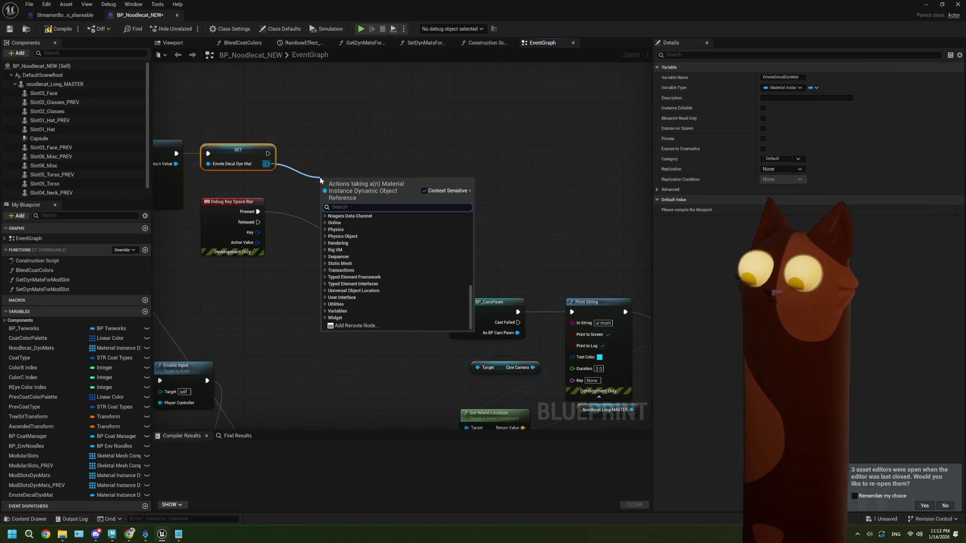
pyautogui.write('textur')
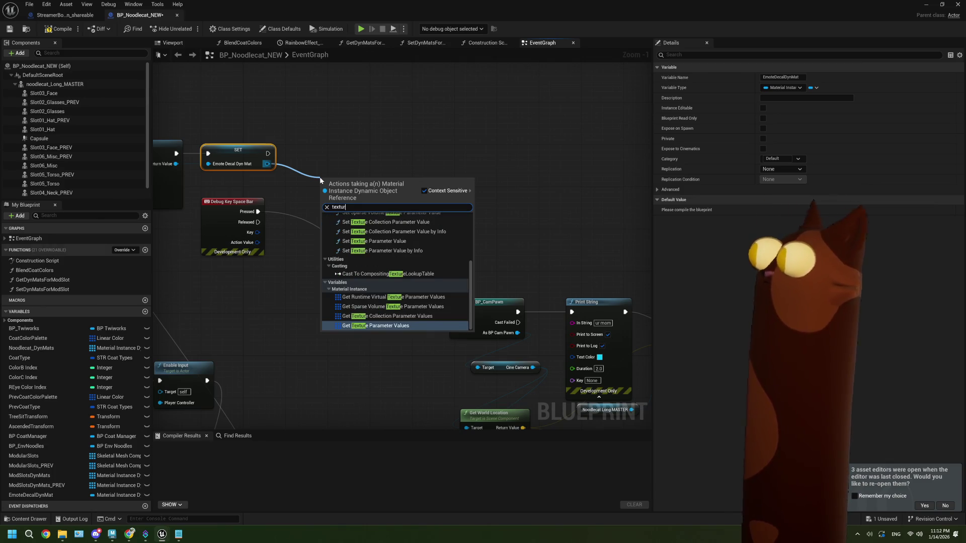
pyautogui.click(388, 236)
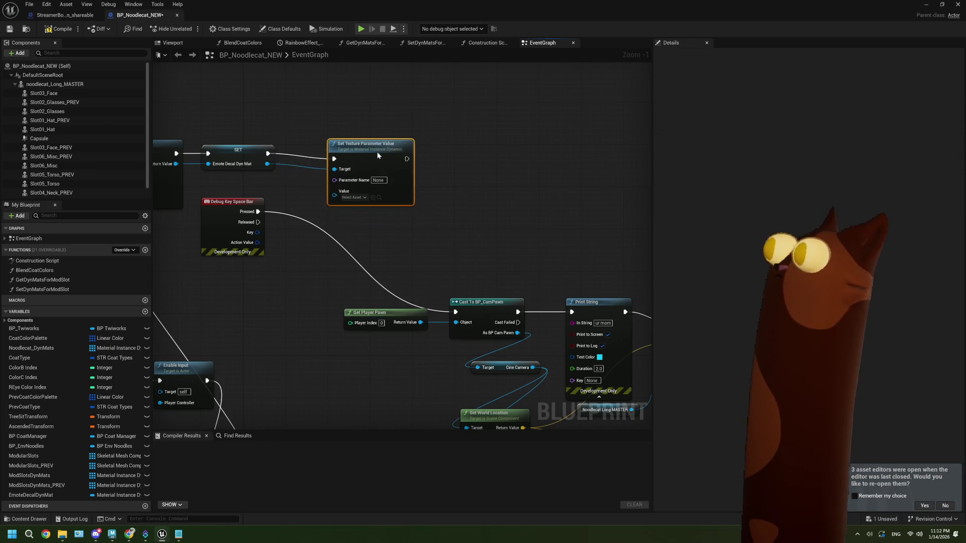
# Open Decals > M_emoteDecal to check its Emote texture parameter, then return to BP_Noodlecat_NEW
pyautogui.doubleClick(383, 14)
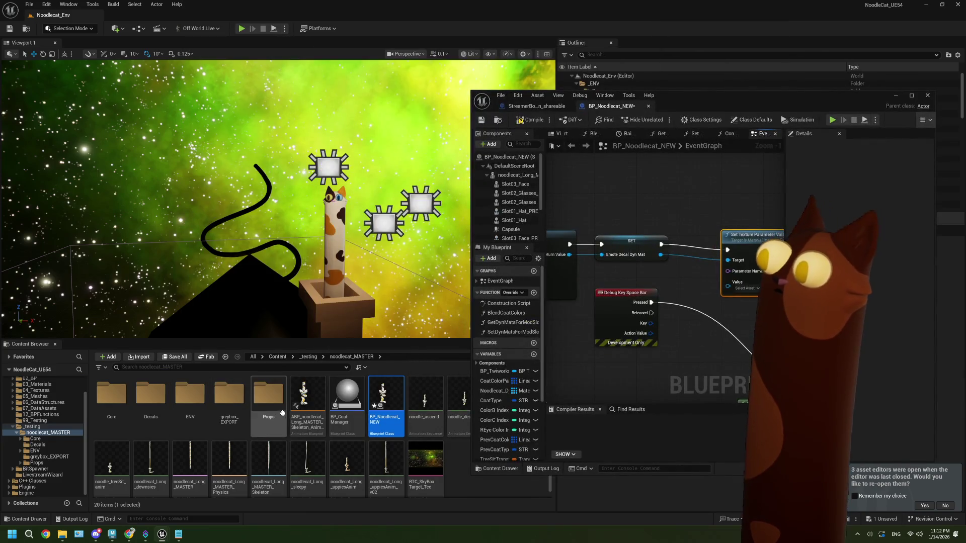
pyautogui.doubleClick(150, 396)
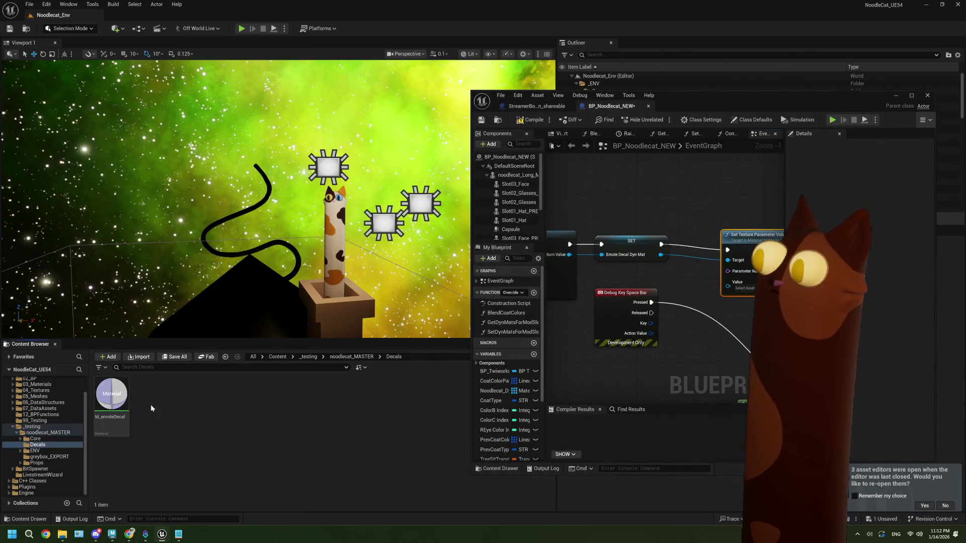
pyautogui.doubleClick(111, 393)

_ _ _ _ _ _ _

To do –
Go through the records above, find every line with the word "pyautogui", and list those lines.

Answer box –
pyautogui.write('textur')
pyautogui.click(388, 236)
pyautogui.doubleClick(383, 14)
pyautogui.doubleClick(150, 396)
pyautogui.doubleClick(111, 393)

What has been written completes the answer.